Что касается Лагарпа, то, по сообщению князя Чарторыйского, он никогда не присутствовал на заседаниях комитета, но вел продолжительные беседы с Императором и представлял ему бесконечно длинные записки по всем отраслям управления, записки, которые Государь сам передавал своим негласным сотрудникам. «Он показался нам, — читаем в записках князя Адама — гораздо ниже своей репутации и того представления, которое составил себе о нем Император. Он принадлежал к людям, глубоко веровавшим в идеи XVIII столетия и убежденным в том, что с его доктринами, как каким-то философским камнем или универсальным лекарством, все можно объяснить, и что несколькими священными, заветными наречениями можно устранить какие угодно препятствия».,. Насколько Александр был искренен в преклонении пред своим наставником, о том свидетельствует характерный факт: объемистые письма с политическими откровениями, которые Лагарп, по вызову самого Александра, направлял в секретный комитет общественного блага, даже не распечатывались...
Итак, первые сотрудники Александра не стояли на высоте своего призвания, прежде всего в силу малого знания России, затем и по малой опытности в делах управления. Гения, даже особенно яркого таланта, между ними не было. Управление было для них школою; но в этой школе шла речь не об отвлеченной науке, а о жизни, о бытии, о счастье огромной Империи. Молодые наперсники Александра, не имея ни опытности, ни познаний, стали порицать все прежние постановления, законы и обряды, называя их устарелыми, невежественными. Порицать, конечно, было легко. Собственные же их записки и планы реформ, поданные Государю, указывают на крайнюю незрелость мысли в важнейших вопросах русской действительности.
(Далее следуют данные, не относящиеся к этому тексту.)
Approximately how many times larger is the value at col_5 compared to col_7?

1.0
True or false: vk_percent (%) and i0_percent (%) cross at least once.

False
Уже в первом заседании комитета выяснилось, что нужна была «реформа безобразного здания управления Империи» (reforme de l’edifice informe du gouvernement de l’Empire). Александр желал, чтобы члены, комитета изучили сперва все существующие в Европе конституции и затем, на основании их, написали бы конституцию для России. Комитет поэтому постановил: 1) познакомиться с действительным положением Империи, 2) предпринять реформу управления и 3) увенчать эти различные учреждения обеспечением, которое может представить конституция, основанная на истинном духе народа.
Работы негласного комитета остались почти безрезультатными. Молодые сотрудники Александра I учились за границей, России почти не знали, а пользоваться советами более опытных государственных людей не желали. Одних благих намерений и добрых пожеланий идеалистического либерализма было, конечно, недостаточно для преобразования России.
В сущности, учреждение министерств является единственным практическим последствием деятельности неофициального комитета.
При дворе и в обществе членов негласного комитета называли: «партией молодых людей», а Державин окрестил их «якобинской шайкой»; в этих названиях сказалась, конечно, и оценка членов. Таким образом, вокруг Императора оказались только фантазеры и мечтатели, и не было ни одного человека, способного раскрыть простые, непосредственные пути общественной и народной жизни, не было ни одного горячего патриота.
В теории члены негласного комитета желали многое и начали даже настаивать пред Государем на необходимости осуществить на деле высказанные ими мнения. Но Александр не поддавался этим внушениям, по свойству своего характера.
Он колебался, а эти постоянные колебания свидетельствовали о неясной и неустановившейся мысли. И действительно, даже Павел Александрович Строганов находил тогда желания Императора туманными.